# Optimizing Global Stereo Matching on NVIDIA GPUs

Scott Grauer-Gray Philadelphia, PA, USA sgrauerg@gmail.com

Abstract—This work presents optimizations to CUDA belief propagation for stereo processing on the GPU to significantly speed up the implementation without hurting the output disparity map accuracy. The optimizations speed up the implementation by over 2x in some cases and are shown to work across a variety of stereo sets and NVIDIA GPU architectures.

#### I. Introduction

The retrieval of an accurate disparity map from a set of stereo images is a known computer vision problem. Many methods have been proposed, implemented, and evaluated, often resulting in tradeoffs involving speed and accuracy, where the faster methods generally result in a less accurate disparity map. In particular, local methods that only consider the current or a few neighboring pixels when retrieving disparity are generally faster but less accurate than global methods that take the entire images into account when processing.

One global method that is known to produce relatively accurate disparity maps is belief propagation. Specifically, this method involves the use of Markov random field (MRF) models to generate an NP-hard energy minimization problem for retrieving the disparity at every pixel, and then using belief propagation (BP) to generate an approximate a solution with reasonable computational cost. Sun et. al. [7] introduced this method for stereo matching in 2003. In 2004, Felzenwalb and Huttenlocher [2] introduced three improvements to improve the runtime of belief propagation for stereo matching without changing accuracy. This work is accompanied by C code<sup>1</sup> that implements these improvements and runs on a single thread on the CPU.

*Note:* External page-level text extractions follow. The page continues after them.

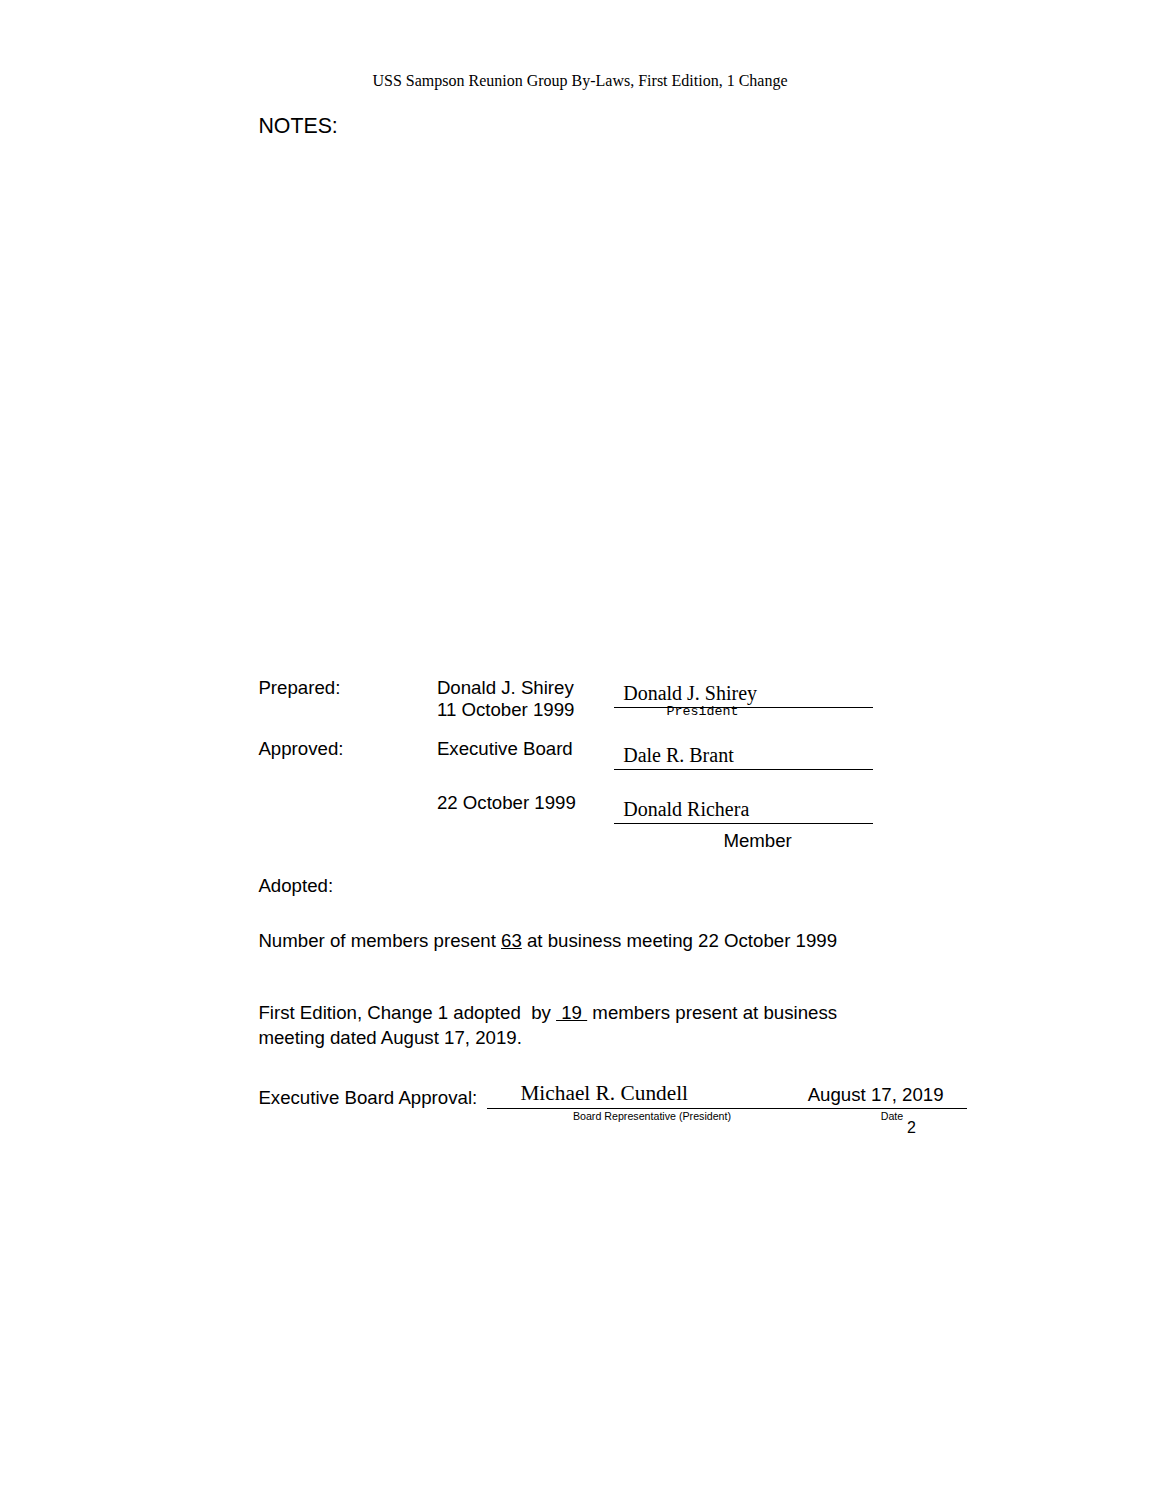USS Sampson Reunion Group By-Laws, First Edition, 1 Change
NOTES:
| Prepared: | Donald J. Shirey 11 October 1999 | Donald J. Shirey President |
| Approved: | Executive Board | Dale R. Brant |
| | 22 October 1999 | Donald Richera Member |
Adopted:
Number of members present 63 at business meeting 22 October 1999
First Edition, Change 1 adopted by 19 members present at business meeting dated August 17, 2019.
Executive Board Approval: Michael R. Cundell August 17, 2019
Board Representative (President) Date
2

During the 2000s, GPUs became more powerful and started being used for general purpose computing on GPUs (GPGPU), as the GPU can generally accelerate applications where processing can be run in parallel on many threads. Belief propagation for stereo matching is an obvious candidate for GPU acceleration since it involves many independent operations on at least half the image pixels in every major step.

In separate works presented in 2006, Brunton et. al. [1] and Yang et. al. [8] ported belief propagation to the GPU using a graphics API with vector and fragment shaders, as specific GPGPU APIs was not yet released at the time of the work. After the release of CUDA for GPGPU in 2007, Grauer-Gray et. al. [4] ported belief propagation for stereo matching to the CUDA environment and presented work in 2008

<sup>1</sup>Code available at http://cs.brown.edu/people/pfelzens/bp

that showed a significant speedup compared to Felzenwalb's CPU implementation. In 2010, Grauer-Gray and Cavazos [3] presented work showing further optimizations to improve the GPU implementation runtime, specifically optimizing a CUDA kernel in the implementation to use shared memory and registers to store frequently-accessed data rather than slower local memory.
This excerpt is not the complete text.